Step 6: MOHAP Fee Payment and Reviews
The Ministry of Health and Prevention will review your application and documents. This phase can take up to 45 working days, depending on the device’s risk classification and the completeness of the submission. Be prepared for additional requests or corrections from MOHAP to finalize the UAE medical device approval process.
Step 7: Obtain Approval
A registration certificate will be issued upon successful review, which you can download from the MOHAP portal. This certificate confirms compliance with UAE medical device regulations and allows your product to enter the UAE market.
Streamline the Process with Regulatory Experts
Collaborating with medical device regulatory consultants in the UAE can significantly reduce the complexities of the UAE medical device registration process. These experts:
- Assist in organising the necessary documentation
- Navigate the MOHAP submission system
- Ensure compliance with medical device registration requirements in UAE
- Act as your reliable Authorized Representative for medical devices in UAE
Conclusion
The UAE medical device registration process is comprehensive but manageable with the proper support. By following these steps and partnering with experienced medical device regulatory consultants in the UAE, manufacturers can achieve seamless market entry while ensuring full compliance with UAE medical device regulations.

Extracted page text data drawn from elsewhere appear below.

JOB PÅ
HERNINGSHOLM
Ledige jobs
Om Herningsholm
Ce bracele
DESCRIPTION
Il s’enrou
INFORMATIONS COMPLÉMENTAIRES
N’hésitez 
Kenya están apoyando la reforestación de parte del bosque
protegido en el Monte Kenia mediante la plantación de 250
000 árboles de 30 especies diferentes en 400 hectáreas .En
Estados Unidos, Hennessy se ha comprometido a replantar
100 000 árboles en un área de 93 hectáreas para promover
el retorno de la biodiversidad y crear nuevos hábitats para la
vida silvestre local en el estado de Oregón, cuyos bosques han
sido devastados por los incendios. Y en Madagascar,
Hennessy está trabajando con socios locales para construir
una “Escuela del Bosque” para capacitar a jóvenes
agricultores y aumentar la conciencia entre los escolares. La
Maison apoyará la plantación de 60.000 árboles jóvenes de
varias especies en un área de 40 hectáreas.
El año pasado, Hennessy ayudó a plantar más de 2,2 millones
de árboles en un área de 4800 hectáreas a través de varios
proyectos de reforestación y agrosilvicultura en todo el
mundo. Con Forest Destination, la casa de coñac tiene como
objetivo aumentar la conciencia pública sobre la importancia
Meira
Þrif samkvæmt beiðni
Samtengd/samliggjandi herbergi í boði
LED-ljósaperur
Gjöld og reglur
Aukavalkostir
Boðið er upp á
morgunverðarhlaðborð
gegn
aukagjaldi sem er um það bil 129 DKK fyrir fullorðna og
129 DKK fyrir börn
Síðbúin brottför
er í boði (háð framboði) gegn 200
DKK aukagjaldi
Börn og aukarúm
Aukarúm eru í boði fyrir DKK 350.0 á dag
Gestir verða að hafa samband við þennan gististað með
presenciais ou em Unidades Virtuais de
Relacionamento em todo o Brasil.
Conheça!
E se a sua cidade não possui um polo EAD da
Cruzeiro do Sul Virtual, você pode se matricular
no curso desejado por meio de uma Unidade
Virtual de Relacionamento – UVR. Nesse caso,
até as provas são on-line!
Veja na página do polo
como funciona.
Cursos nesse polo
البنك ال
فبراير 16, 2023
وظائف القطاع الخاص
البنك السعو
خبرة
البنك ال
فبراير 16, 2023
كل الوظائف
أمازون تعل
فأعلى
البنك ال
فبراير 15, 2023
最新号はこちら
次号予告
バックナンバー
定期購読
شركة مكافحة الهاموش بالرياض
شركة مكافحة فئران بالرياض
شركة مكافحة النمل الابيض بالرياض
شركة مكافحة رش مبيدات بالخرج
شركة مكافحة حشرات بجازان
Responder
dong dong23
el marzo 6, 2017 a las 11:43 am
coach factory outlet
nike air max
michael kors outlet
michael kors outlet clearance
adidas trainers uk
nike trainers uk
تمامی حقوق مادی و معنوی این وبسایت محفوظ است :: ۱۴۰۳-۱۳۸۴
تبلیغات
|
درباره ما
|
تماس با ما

Whether you are a first-time applicant or seeking to expand your portfolio, a thorough understanding of medical device compliance in the UAE is your key to success in the United Arab Emirates.
Frequently Asked Questions: Guide to UAE Medical Device Registration Process
1. What is the process for medical device registration in the UAE?

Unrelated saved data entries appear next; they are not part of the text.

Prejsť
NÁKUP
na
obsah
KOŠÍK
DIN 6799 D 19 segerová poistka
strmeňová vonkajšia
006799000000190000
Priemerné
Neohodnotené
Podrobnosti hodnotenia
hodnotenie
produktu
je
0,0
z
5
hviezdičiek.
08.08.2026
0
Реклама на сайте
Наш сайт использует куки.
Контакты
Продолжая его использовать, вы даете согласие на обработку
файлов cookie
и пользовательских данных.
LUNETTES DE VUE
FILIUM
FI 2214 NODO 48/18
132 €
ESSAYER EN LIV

The registration process involves submitting an application to the UAE Ministry of Health (MOHAP). This includes providing device details, regulatory approvals from other markets, and compliance documentation such as CE marking or FDA approval.
2. What documents are required for registering a medical device in the UAE?
Key documents include a Certificate of Free Sale (CFS), a Declaration of Conformity, ISO 13485 certification, device labeling and packaging details, and an Authorized Representative appointment letter.
3. How long does the UAE medical device registration process take?
The timeline typically ranges from 3 to 6 months, depending on the complexity of the device and the completeness of the submitted documentation.
4. Do foreign manufacturers need a local representative for registration in the UAE?
Yes, foreign manufacturers must appoint a UAE-based Authorized Representative to handle the registration process and ensure compliance with MOHAP regulations.
5. Are there specific requirements for labeling medical devices in the UAE?
Yes, labels must be in Arabic or bilingual (Arabic and English) and include product name, manufacturer details, usage instructions, and warnings. The labels must comply with UAE regulatory standards.